── Extract provided ──
Deep Lake is a marine derived, hypersaline system in Antarctica that remains perennially ice-free with water temperatures dropping to -20°C. These harsh environmental conditions have led to a low complexity microbial community, completely dominated by members of the haloarchaea, including four isolated species (tADL, DL31, Hrr. lacusprofundi and DL1) that account for ~72% of the lakes cellular population. Genomic sequencing and analysis of the four isolated species combined with metagenomics have revealed an unprecedented level of inter-genera exchange of long (up to 35 kb) stretches of identical DNA. However, despite the rampant, promiscuous exchange of DNA, distinct haloarchaeal lineages appear to prevail in the lake by virtue of their unique capacities for niche adaptation (1, 2). With no apparent metazoan grazers present in the lake, viruses are hypothesised to play a dominant role in shaping the microbial community of Deep Lake. In this present study we applied metaproteomics for the first time on a hypersaline environment and combined it with in-depth genomic and metagenomic analysis of Deep Lake CRISPR (Clustered Regularly Interspaced Short Palindromic Repeat) and BREX (Bacteriophage Exclusion) (3) systems to elucidate host-virus interactions.
Shotgun metaproteomics was performed on Deep Lake biomass from 5 distinct depths, captured by sequential filtration through 3 µm, 0.8 µm and 0.1 µm filters during the Antarctic summer of 2008/2009. All identified proteins were manually annotated and grouped into taxonomic and functional categories. We characterized CRISPR systems of the four genomes and the Deep Lake metagenome and used CRISPR spacer and repeat sequences to identify sources of invading DNA.
The Deep Lake metaproteome comprised around 1100 detected proteins. A striking feature was the identification of multiple, highly abundant cell surface proteins with a high degree of sequence variation compared to the genomes of the isolate species (“variants”). E.g. we identified 6 distinct proteins all matching the main S-layer component of tADL. Furthermore we detected variants for archaella (archaeal flagella), pili and other cell surface proteins. Multiple viral proteins were detected with sequence similarity to other, mainly haloarchaeal viruses. Functional CRISPR loci could be identified in the genomes of all four isolated species and CRISPR-associated (Cas) proteins were detected for two of them. CRISPR spacers could be linked to different sources of invading DNA, with most, but not all spacers targeting viruses. We detected one BREX protein (PglX) for Hrr. lacusprofundi. Some detected proteins, including cell surface proteins, were encoded on metagenome contigs together with putative viral genes.
───
── Raw data ──
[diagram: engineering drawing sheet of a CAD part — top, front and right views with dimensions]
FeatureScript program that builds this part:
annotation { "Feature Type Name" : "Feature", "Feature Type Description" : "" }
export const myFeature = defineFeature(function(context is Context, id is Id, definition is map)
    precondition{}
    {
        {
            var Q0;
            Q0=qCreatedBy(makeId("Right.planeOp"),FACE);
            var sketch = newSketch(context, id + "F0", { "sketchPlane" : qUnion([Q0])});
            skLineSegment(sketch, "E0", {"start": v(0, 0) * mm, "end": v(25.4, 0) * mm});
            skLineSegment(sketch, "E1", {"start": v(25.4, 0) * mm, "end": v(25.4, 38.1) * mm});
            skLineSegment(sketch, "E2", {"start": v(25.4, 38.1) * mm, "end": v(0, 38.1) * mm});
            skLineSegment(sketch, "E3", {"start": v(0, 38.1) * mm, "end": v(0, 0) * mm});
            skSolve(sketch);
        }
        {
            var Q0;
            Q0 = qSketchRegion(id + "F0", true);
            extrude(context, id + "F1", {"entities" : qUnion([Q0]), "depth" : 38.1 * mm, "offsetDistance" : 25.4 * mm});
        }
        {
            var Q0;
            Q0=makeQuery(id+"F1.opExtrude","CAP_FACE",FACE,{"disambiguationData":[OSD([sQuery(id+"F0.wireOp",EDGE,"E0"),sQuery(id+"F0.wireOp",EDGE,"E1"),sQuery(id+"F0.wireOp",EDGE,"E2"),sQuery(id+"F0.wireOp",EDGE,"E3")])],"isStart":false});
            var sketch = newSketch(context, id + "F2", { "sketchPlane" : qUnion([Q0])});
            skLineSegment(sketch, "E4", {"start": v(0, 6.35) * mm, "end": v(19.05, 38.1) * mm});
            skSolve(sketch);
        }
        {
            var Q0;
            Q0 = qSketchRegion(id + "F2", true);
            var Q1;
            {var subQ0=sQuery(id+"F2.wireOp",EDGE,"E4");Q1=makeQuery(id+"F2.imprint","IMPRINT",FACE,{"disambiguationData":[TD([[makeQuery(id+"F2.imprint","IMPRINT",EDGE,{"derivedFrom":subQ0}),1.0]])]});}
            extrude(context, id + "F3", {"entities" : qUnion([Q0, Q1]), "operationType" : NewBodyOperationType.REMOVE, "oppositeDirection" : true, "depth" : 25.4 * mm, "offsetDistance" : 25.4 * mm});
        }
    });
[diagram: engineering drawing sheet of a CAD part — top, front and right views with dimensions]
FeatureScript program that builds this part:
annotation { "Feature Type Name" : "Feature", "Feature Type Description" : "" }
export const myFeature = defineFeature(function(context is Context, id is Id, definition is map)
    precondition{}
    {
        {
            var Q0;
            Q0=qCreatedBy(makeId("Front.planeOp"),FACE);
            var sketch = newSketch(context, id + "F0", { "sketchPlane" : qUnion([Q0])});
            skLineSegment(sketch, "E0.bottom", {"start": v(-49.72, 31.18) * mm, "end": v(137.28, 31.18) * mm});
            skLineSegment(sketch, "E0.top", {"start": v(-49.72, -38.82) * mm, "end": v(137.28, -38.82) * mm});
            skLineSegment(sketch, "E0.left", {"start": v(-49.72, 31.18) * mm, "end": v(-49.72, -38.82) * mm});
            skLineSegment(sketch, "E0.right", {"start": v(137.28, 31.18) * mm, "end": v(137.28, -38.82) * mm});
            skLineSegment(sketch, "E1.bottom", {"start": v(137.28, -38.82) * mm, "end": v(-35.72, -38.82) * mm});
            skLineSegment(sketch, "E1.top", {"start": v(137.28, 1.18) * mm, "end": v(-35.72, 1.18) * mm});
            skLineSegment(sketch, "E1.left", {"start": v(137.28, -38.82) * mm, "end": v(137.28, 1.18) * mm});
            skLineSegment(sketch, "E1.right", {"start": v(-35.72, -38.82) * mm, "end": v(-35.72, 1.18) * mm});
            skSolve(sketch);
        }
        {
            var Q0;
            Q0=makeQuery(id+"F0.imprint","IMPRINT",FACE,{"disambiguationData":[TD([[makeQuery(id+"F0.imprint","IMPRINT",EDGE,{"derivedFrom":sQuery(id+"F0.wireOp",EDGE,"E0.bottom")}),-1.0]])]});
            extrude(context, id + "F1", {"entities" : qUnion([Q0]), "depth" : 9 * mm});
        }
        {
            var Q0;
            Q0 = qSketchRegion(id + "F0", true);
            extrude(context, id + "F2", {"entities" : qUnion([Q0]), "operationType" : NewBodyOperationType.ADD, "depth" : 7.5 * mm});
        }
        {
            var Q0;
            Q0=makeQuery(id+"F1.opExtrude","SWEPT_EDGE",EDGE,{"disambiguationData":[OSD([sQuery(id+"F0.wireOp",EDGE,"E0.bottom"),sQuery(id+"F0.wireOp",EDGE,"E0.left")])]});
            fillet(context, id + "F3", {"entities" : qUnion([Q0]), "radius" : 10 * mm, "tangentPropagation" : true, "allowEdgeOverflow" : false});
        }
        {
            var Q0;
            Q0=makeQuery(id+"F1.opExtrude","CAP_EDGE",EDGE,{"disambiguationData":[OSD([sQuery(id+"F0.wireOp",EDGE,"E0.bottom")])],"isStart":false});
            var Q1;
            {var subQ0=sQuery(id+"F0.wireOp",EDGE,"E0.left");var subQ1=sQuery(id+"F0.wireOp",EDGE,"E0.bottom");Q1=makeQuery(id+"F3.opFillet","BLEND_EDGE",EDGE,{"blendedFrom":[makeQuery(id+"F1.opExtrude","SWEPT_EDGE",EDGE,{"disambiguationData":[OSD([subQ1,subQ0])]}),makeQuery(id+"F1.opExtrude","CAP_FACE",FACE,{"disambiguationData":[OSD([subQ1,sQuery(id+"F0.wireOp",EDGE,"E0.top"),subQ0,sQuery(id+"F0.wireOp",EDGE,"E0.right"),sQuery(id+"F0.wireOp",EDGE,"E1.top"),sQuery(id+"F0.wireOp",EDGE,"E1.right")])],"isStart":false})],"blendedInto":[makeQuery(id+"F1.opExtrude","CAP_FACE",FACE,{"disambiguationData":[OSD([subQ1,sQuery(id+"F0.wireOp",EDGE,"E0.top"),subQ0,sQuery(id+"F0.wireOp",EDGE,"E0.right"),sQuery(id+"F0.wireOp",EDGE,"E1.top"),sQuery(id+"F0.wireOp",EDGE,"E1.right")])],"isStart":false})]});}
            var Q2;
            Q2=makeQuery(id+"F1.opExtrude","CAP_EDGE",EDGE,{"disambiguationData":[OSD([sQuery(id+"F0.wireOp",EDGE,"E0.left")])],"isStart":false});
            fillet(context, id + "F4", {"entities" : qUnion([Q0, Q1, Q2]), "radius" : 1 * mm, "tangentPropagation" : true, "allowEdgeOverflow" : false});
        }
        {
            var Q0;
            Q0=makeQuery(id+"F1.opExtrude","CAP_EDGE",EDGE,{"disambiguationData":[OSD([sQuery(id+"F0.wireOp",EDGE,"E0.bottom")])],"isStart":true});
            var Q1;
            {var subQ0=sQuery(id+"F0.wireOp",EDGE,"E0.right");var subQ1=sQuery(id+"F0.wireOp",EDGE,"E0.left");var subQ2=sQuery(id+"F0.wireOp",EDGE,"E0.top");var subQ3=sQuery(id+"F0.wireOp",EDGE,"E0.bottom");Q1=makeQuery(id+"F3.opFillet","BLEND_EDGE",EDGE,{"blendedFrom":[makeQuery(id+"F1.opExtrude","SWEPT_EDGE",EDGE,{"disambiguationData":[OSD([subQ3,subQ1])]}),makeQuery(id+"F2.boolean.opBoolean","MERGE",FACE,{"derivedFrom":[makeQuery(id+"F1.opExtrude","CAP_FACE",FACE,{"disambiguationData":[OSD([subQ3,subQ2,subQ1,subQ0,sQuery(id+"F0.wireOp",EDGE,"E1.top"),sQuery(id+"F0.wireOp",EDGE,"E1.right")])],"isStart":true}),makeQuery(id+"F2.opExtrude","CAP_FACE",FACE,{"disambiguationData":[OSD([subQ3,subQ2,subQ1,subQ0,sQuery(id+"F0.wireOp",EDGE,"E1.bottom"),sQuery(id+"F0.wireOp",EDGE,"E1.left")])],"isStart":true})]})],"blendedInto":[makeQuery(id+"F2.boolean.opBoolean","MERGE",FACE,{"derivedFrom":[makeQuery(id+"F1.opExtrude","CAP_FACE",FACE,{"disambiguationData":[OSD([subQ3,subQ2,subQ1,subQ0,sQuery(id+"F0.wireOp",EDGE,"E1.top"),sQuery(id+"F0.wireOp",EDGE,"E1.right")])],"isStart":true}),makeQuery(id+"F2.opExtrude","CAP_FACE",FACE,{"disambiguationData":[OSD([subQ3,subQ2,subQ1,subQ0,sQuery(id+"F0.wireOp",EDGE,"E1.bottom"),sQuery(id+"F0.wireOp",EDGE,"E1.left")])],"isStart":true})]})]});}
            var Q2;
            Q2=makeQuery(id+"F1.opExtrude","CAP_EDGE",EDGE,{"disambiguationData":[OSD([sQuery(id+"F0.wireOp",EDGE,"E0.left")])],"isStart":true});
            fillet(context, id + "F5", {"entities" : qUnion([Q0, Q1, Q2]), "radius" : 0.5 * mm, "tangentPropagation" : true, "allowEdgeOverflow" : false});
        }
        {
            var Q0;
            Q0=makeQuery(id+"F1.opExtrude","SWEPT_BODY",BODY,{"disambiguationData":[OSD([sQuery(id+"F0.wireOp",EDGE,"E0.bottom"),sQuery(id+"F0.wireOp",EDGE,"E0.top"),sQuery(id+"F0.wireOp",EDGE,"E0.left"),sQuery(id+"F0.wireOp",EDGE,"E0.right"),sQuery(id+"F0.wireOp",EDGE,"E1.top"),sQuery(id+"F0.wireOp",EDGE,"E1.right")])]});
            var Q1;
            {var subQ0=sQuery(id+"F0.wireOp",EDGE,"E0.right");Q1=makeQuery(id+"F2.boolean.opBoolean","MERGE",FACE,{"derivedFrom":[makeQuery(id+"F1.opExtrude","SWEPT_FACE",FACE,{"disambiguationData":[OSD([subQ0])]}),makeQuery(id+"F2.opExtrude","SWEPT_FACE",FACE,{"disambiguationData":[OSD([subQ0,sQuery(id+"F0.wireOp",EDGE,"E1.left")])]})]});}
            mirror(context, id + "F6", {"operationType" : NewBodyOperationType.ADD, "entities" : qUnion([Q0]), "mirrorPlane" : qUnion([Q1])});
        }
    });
───
In the text on Deep Lake, why are viruses hypothesized to play a dominant role in shaping the lake's microbial community? Answer in one to three sentences.

◆ Answer to the problem:
No metazoan grazers are apparent in the lake. For that reason, viruses are hypothesized to play a dominant role in shaping its microbial community.